Because the traps and lat are attached to the shoulder joint, their muscles provide the generators of power to elevate the shoulders and flex the shoulder joint. In order to train these muscles efficiently, it only makes sense to switch the angles of resistance imposed upon the shoulder joint.
We already spoke about doing pull-ups and the great benefits they provide in how to get a big back. The angle of resistance for doing pull-ups has the resistance coming from overhead. This has the arms totally positioned over a persons head and the shoulders fully flexed. There are only a few other back exercises that mimic this type of resistance. The pull-down is one example.
So if pull-ups and pull-downs provide good examples of exercises that has the stress coming from overhead, what other angles of resistance are there? Low and medial.
Examples of good low resistance back exercises are: Bent over barbell rows (see video at bottom of hub), one arm dumbbell rows, bent over dumbbell rows, and T-bar rows (see video at bottom of hub).
Examples of good medial resistance back exercises are: Seated rows, one arm cable rows (see video at bottom of hub), alternating step back one arm cable rows, and rowing machines (a lot of cardio on this one).

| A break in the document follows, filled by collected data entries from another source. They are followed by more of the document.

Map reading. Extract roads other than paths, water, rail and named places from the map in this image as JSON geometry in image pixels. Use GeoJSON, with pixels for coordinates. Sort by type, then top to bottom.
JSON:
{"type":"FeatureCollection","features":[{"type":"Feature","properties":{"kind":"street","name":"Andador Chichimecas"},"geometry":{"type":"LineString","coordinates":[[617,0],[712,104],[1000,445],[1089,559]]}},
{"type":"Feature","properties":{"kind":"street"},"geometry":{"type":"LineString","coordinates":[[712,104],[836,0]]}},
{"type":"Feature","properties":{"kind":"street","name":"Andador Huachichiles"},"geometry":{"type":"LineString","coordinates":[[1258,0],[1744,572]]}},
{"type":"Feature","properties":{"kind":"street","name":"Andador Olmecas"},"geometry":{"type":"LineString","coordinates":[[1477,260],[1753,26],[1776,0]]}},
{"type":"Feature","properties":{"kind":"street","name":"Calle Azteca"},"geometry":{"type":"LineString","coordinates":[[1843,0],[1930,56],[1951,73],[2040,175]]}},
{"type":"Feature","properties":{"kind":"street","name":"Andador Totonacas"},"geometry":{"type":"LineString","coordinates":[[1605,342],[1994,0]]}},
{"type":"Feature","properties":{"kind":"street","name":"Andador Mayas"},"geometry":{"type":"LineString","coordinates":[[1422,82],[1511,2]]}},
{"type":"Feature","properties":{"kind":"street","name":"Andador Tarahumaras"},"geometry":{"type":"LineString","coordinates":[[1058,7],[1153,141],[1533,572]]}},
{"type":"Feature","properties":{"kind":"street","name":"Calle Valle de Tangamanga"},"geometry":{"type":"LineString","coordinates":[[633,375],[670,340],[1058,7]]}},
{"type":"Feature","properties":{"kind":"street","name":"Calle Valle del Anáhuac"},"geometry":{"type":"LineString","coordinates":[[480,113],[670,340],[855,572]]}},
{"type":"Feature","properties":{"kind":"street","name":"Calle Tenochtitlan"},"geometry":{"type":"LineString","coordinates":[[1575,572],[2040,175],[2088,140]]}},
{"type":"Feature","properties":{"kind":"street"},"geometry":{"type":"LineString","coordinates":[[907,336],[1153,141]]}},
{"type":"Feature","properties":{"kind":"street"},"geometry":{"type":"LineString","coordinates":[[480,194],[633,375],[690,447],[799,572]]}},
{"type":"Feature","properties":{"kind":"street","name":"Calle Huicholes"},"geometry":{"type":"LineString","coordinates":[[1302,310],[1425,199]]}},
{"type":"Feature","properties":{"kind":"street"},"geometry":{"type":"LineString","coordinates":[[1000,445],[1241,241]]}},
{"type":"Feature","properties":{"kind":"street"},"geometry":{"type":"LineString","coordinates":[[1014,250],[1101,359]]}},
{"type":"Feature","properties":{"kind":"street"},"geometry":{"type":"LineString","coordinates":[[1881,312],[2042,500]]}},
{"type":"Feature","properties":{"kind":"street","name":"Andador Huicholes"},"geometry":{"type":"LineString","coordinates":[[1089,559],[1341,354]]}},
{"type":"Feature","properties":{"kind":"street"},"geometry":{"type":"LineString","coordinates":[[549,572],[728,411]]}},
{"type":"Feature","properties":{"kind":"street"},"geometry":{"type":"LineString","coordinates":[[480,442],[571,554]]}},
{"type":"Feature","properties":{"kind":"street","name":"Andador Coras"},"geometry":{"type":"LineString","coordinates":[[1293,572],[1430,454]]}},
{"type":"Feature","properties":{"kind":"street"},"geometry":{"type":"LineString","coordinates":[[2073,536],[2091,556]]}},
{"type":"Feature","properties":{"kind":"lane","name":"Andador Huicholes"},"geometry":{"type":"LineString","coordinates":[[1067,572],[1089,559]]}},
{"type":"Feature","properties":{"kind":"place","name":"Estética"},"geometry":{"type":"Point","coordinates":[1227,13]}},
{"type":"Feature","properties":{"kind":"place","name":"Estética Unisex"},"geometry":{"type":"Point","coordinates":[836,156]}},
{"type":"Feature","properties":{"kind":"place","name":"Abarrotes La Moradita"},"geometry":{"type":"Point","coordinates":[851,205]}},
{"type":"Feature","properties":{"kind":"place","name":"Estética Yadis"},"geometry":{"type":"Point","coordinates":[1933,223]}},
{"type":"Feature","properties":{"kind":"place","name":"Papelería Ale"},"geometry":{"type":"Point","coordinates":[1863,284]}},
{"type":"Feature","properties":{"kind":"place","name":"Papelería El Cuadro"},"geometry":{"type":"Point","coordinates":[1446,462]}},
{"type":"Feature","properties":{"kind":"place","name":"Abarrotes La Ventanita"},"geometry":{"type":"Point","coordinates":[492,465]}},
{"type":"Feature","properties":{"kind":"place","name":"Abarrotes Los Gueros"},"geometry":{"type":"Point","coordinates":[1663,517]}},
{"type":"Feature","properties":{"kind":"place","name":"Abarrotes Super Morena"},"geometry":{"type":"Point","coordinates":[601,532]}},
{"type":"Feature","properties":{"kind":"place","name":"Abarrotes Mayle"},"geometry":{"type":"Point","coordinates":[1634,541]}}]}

In pursuit of perfecting the how to get a big back, make sure your back routine has an equal amount of exercises with resistance coming from overhead, medial, and low. Stay away from all medial, all low, or all high exercises over the span of a back workout. Get your back muscles guessing what is coming next. Switch it up with variety of resistance from all directions.
Pinch the Scapula Together
When training the upper back muscles, it is more than just going through the motions, heavily loading the muscles and trudging through various types of rowing exercises. Whereas you might be able to get away with this when training a muscle group like the legs or chest, the back muscles are unique because of the shallow ball-and-socket joint and the wide range of motion it provides.

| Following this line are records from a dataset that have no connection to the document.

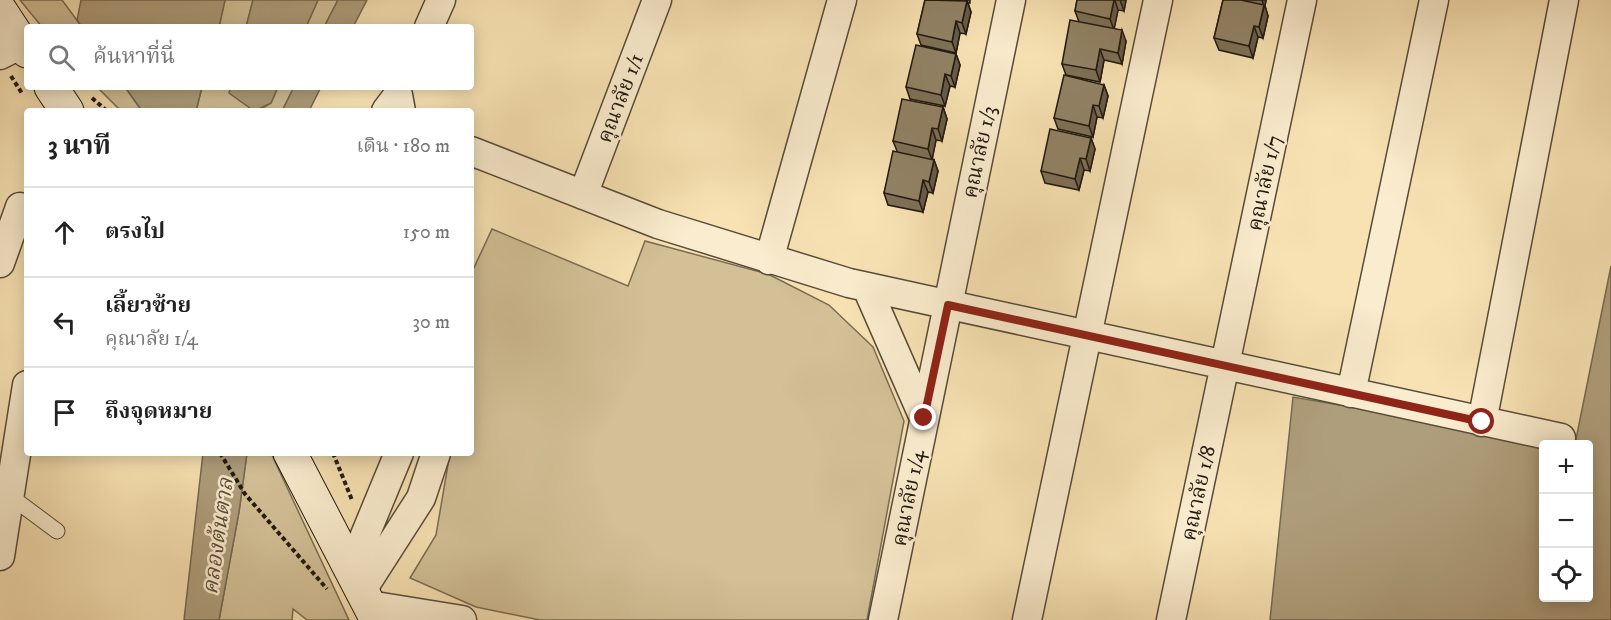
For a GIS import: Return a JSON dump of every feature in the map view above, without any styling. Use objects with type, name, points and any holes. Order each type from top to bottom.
[{"type":"main road","points":[[0,10],[14,54]]},
{"type":"main road","points":[[39,95],[62,108]]},
{"type":"main road","points":[[291,456],[358,596]]},
{"type":"street","points":[[430,24],[441,0]]},
{"type":"street","name":"คุณาลัย 1/1","points":[[583,195],[657,0]]},
{"type":"street","points":[[769,260],[842,0]]},
{"type":"street","name":"คุณาลัย 1/3","points":[[948,305],[1011,0]]},
{"type":"street","points":[[1027,620],[1158,0]]},
{"type":"street","name":"คุณาลัย 1/7","points":[[1225,366],[1302,0]]},
{"type":"street","points":[[1351,393],[1434,0]]},
{"type":"street","points":[[1482,422],[1564,0]]},
{"type":"street","points":[[474,152],[658,224],[769,260],[867,288],[1561,438]]},
{"type":"street","points":[[0,262],[20,207]]},
{"type":"street","points":[[867,288],[924,418]]},
{"type":"street","name":"คุณาลัย 1/4","points":[[883,620],[948,305]]},
{"type":"street","name":"คุณาลัย 1/8","points":[[1171,620],[1225,366]]},
{"type":"street","points":[[0,556],[24,406]]},
{"type":"street","points":[[358,596],[398,456]]},
{"type":"street","points":[[358,596],[422,498],[435,456]]},
{"type":"street","points":[[358,596],[462,620]]},
{"type":"lane","points":[[380,108],[396,98]]},
{"type":"lane","points":[[10,496],[57,531]]},
{"type":"path","points":[[14,54],[24,70]]},
{"type":"path","points":[[222,456],[245,494],[358,596]]},
{"type":"path","points":[[334,456],[347,488]]},
{"type":"shaded area","points":[[20,0],[62,0],[80,24],[40,24]]},
{"type":"shaded area","points":[[225,0],[253,0],[247,24],[220,24]]},
{"type":"shaded area","points":[[318,0],[338,0],[326,24],[307,24]]},
{"type":"shaded area","points":[[100,90],[127,90],[140,108],[118,108]]},
{"type":"shaded area","points":[[201,90],[230,90],[230,93],[250,108],[197,108]]},
{"type":"shaded area","points":[[277,90],[292,90],[284,108],[263,108],[271,103]]},
{"type":"shaded area","points":[[492,229],[628,286],[645,241],[768,274],[829,305],[873,347],[904,421],[867,620],[540,620],[476,607],[410,578],[436,535],[449,456],[474,456],[474,268]]},
{"type":"shaded area","points":[[247,456],[272,456],[349,620],[307,620],[293,609],[292,620],[219,620],[239,512]]},
{"type":"water","points":[[81,0],[225,0],[220,24],[80,24],[77,20]]},
{"type":"water","points":[[253,0],[318,0],[307,24],[247,24]]},
{"type":"water","points":[[338,0],[367,0],[355,24],[326,24]]},
{"type":"water","points":[[127,90],[201,90],[197,108],[140,108]]},
{"type":"water","points":[[230,90],[277,90],[271,103],[260,108],[250,108],[229,93]]},
{"type":"water","points":[[292,90],[320,90],[310,108],[284,108]]},
{"type":"water","points":[[1611,266],[1611,620],[1270,620],[1293,397],[1544,440],[1539,440],[1539,602],[1593,602],[1593,440],[1576,440]]},
{"type":"water","name":"คลองต้นตาล","points":[[203,456],[247,456],[239,512],[219,620],[184,620]]},
{"type":"building","points":[[925,0],[967,1],[962,23],[956,21],[952,42],[917,34]]},
{"type":"building","points":[[1077,0],[1114,0],[1110,19],[1075,11]]},
{"type":"building","points":[[1223,0],[1241,0],[1264,5],[1259,27],[1254,26],[1249,46],[1214,38]]},
{"type":"building","points":[[1070,20],[1122,30],[1118,53],[1100,49],[1096,70],[1062,64]]},
{"type":"building","points":[[916,45],[956,54],[951,76],[945,74],[941,95],[906,87]]},
{"type":"building","points":[[1064,75],[1104,85],[1099,106],[1093,105],[1089,126],[1054,118]]},
{"type":"building","points":[[902,99],[943,107],[938,129],[932,128],[928,149],[893,141]]},
{"type":"building","points":[[1050,129],[1091,138],[1086,159],[1080,158],[1075,179],[1041,171]]},
{"type":"building","points":[[893,151],[934,160],[929,182],[923,180],[919,201],[884,193]]},
{"type":"route","points":[[924,418],[948,305],[1482,422]]}]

In how to get a big back, one of the best tips I can give anyone is to pinch the Scapula together on every dual rowing exercise, every time. The scapula pinch should begin on the contraction phase of upper back exercises. It should be fully pinched when the weight load is at its highest point and the row bar/handle is positioned in a persons belly button (refer to picture on upper right).
*The scapula pinch does not work when doing single arm rows or working uni-laterally.*
Prone Cobra's and HyperextensionsClick thumbnail to view full-size
Seated Good Mornings & Stiff Leg DeadliftsClick thumbnail to view full-size
Do not neglect the Erectors!
A lot of back training encompasses a tremendous amount of tugging and pulling. Although a great way to develop the upper back muscles, this does not do much for the lower back.
The lower back is such a vital aspect to a person's core but is often neglected.
It is almost comical how someone will train abs every time they visit the gym but then leave without doing one exercise for the lower back. If someone is that concerned about their core, why are they skimping out when it comes to the lower back? Simple, because society has molded people into thinking that having a six pack is sexy. Does anyone even notice the lower back? Chances are, probably not.
So why these crunch happy people are busy spending hours busting their butts doing crunches, they are actually weakening their lower back muscles without even realizing it. Because the abdominals are connected to the lower back through the kinetic chain, the strengthened abs cause the lower back muscles to stretch. Stretched muscles against their contracted antagonist counterparts are weak muscles.
So how do people strengthen their erector spinae muscles? In how to build a big back, I recommend throwing in one of these four exercises every time you train back or at least once a week. Listed in order, from easiest to advanced, they are: The Prone Cobra, Hyperextensions, Seated Good Mornings, and Stiff Leg Deadlifts.